The prospect that courts could get swamped alarmed several justices across the ideological spectrum. Their questions during oral argument suggested that physicians might have a hard time prevailing in their efforts to stop the California reductions through legal action.
"The practical problem is millions of rate (decisions) and lots of judges," Justice Stephen Breyer said, adding that "a mess" could result from so many legal challenges.
The California Pharmacists Association, Santa Rosa Memorial Hospital and the Independent Living Center of Southern California all challenged the state's reimbursement cuts. The Supreme Court won't decide on the reductions themselves, but whether the medical professionals had a right to sue under the Constitution.
Breyer's fears seemed to be shared by Justice Antonin Scalia and Chief Justice John Roberts Jr., among others, and they aligned at times with the arguments made on California's behalf by state Supervising Deputy Attorney General Karin S. Schwartz.
"It is not more efficient to have 700 federal judges interpreting a federal statute," Schwartz said during the hourlong oral argument.
At the same time, Breyer acknowledged that the three consolidated California cases that kicked off the court's new term are "difficult" ones with complicated consequences, and several justices raised doubts about the state's position.
California spends more than $41 billion a year on the Medicaid program, which the state operates under the name Medi-Cal. It consumes about 13 percent of the state's budget.
Faced with what the state's attorneys described as a "devastating, ongoing and deepening financial crisis," the California Legislature approved reimbursement cuts in 2008 and 2009 of between 1 and 10 percent.
Hospitals sued, joined by unions and organizations that include the Gray Panthers of Sacramento. The 9th U.S. Circuit Court of Appeals blocked the reductions from taking effect.
Customarily, private parties can sue to enforce a federal law only if Congress has explicitly authorized them to.
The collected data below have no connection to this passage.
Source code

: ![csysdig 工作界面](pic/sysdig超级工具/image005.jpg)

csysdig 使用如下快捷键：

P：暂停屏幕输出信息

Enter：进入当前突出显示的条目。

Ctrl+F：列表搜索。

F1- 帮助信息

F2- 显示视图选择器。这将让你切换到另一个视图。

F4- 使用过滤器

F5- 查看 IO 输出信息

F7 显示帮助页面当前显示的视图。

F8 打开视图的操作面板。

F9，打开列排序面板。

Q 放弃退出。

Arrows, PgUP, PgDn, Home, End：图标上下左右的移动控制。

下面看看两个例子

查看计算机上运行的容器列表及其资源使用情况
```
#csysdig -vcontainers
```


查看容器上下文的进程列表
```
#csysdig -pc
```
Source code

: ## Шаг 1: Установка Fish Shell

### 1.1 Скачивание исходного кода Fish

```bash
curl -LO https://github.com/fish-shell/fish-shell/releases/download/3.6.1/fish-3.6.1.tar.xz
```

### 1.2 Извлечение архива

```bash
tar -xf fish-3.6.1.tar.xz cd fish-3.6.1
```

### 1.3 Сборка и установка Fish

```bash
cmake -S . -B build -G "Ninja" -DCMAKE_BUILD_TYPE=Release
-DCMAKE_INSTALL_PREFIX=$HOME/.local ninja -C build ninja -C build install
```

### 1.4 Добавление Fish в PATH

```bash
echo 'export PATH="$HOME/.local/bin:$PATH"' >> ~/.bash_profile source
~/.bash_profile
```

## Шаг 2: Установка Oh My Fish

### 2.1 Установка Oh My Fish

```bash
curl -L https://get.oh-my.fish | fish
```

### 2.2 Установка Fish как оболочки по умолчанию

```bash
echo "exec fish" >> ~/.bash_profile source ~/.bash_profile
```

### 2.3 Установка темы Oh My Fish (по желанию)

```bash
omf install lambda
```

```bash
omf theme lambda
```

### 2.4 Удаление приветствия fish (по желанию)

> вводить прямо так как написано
The Medicaid law doesn't include such authority.
"Congress has not created a cause of action for the private parties," Deputy Solicitor General Edwin S. Kneedler noted Monday, echoing California's argument.
The medical professionals, though, argue that they have the power to sue under the supremacy clause of the Constitution, which declares that congressional acts are the "supreme law of the land" and take precedence over state laws.
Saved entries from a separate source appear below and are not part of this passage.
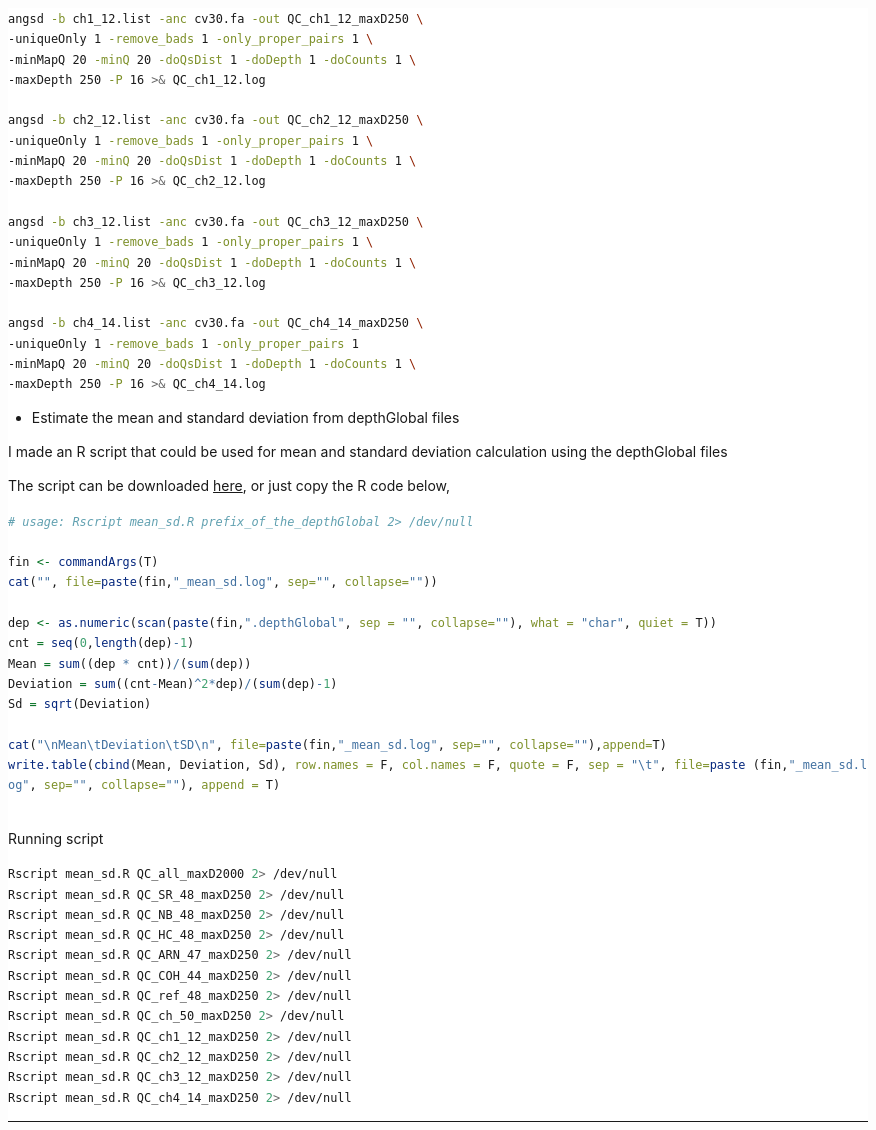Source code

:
 ```sh
angsd -b ch1_12.list -anc cv30.fa -out QC_ch1_12_maxD250 \
-uniqueOnly 1 -remove_bads 1 -only_proper_pairs 1 \
-minMapQ 20 -minQ 20 -doQsDist 1 -doDepth 1 -doCounts 1 \
-maxDepth 250 -P 16 >& QC_ch1_12.log

angsd -b ch2_12.list -anc cv30.fa -out QC_ch2_12_maxD250 \
-uniqueOnly 1 -remove_bads 1 -only_proper_pairs 1 \
-minMapQ 20 -minQ 20 -doQsDist 1 -doDepth 1 -doCounts 1 \
-maxDepth 250 -P 16 >& QC_ch2_12.log

angsd -b ch3_12.list -anc cv30.fa -out QC_ch3_12_maxD250 \
-uniqueOnly 1 -remove_bads 1 -only_proper_pairs 1 \
-minMapQ 20 -minQ 20 -doQsDist 1 -doDepth 1 -doCounts 1 \
-maxDepth 250 -P 16 >& QC_ch3_12.log

angsd -b ch4_14.list -anc cv30.fa -out QC_ch4_14_maxD250 \
-uniqueOnly 1 -remove_bads 1 -only_proper_pairs 1 
-minMapQ 20 -minQ 20 -doQsDist 1 -doDepth 1 -doCounts 1 \
-maxDepth 250 -P 16 >& QC_ch4_14.log

```

- Estimate the mean and standard deviation from depthGlobal files

I made an R script that could be used for mean and standard deviation calculation using the depthGlobal files

The script can be downloaded [here](https://hzz0024.github.io/scripts/mean_sd.R), or just copy the R code below,

```R
# usage: Rscript mean_sd.R prefix_of_the_depthGlobal 2> /dev/null

fin <- commandArgs(T)
cat("", file=paste(fin,"_mean_sd.log", sep="", collapse=""))

dep <- as.numeric(scan(paste(fin,".depthGlobal", sep = "", collapse=""), what = "char", quiet = T))
cnt = seq(0,length(dep)-1)
Mean = sum((dep * cnt))/(sum(dep))
Deviation = sum((cnt-Mean)^2*dep)/(sum(dep)-1)
Sd = sqrt(Deviation)

cat("\nMean\tDeviation\tSD\n", file=paste(fin,"_mean_sd.log", sep="", collapse=""),append=T)
write.table(cbind(Mean, Deviation, Sd), row.names = F, col.names = F, quote = F, sep = "\t", file=paste (fin,"_mean_sd.log", sep="", collapse=""), append = T)
  
```
Running script

```sh
Rscript mean_sd.R QC_all_maxD2000 2> /dev/null
Rscript mean_sd.R QC_SR_48_maxD250 2> /dev/null
Rscript mean_sd.R QC_NB_48_maxD250 2> /dev/null
Rscript mean_sd.R QC_HC_48_maxD250 2> /dev/null
Rscript mean_sd.R QC_ARN_47_maxD250 2> /dev/null
Rscript mean_sd.R QC_COH_44_maxD250 2> /dev/null
Rscript mean_sd.R QC_ref_48_maxD250 2> /dev/null
Rscript mean_sd.R QC_ch_50_maxD250 2> /dev/null
Rscript mean_sd.R QC_ch1_12_maxD250 2> /dev/null
Rscript mean_sd.R QC_ch2_12_maxD250 2> /dev/null
Rscript mean_sd.R QC_ch3_12_maxD250 2> /dev/null
Rscript mean_sd.R QC_ch4_14_maxD250 2> /dev/null
```
---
Under this reasoning, the California laws imposing reimbursement cuts violated the 1965 Medicaid law's requirement that state payments remain "consistent with efficiency, economy and quality of care" and be "sufficient" for medical professionals.
"There's an undeniable conflict between federal and state law ... and it imposes irreparable harm," attorney Carter Phillips argued on behalf of the California hospitals and medical professionals, adding that "my people have a life and death problem."
Justice Sonia Sotomayor sounded somewhat sympathetic, saying that "we have many" cases in which the Supreme Court has ruled that the Constitution endows individuals with the authority to sue even if specific legislation does not.
The consequences extend well beyond Medicaid. A court ruling in support of the doctors and hospitals could make it easier for others to use constitutional provisions to challenge state laws.
The American Civil Liberties Union, for instance, noted in a legal brief that "immigration, housing and public assistance" challenges have relied on constitutional provisions. The U.S. Chamber of Commerce added that businesses, too, want the power to challenge state laws that conflict with federal laws.
On the other side, 31 states allied with California to warn in a legal brief that "a whole host of other federal-state programs" might be unsettled if the court allows the Medicaid reimbursement challenge to proceed.
A court decision is expected before the new term expires next June; as the first case heard, it's likely to be decided well before then.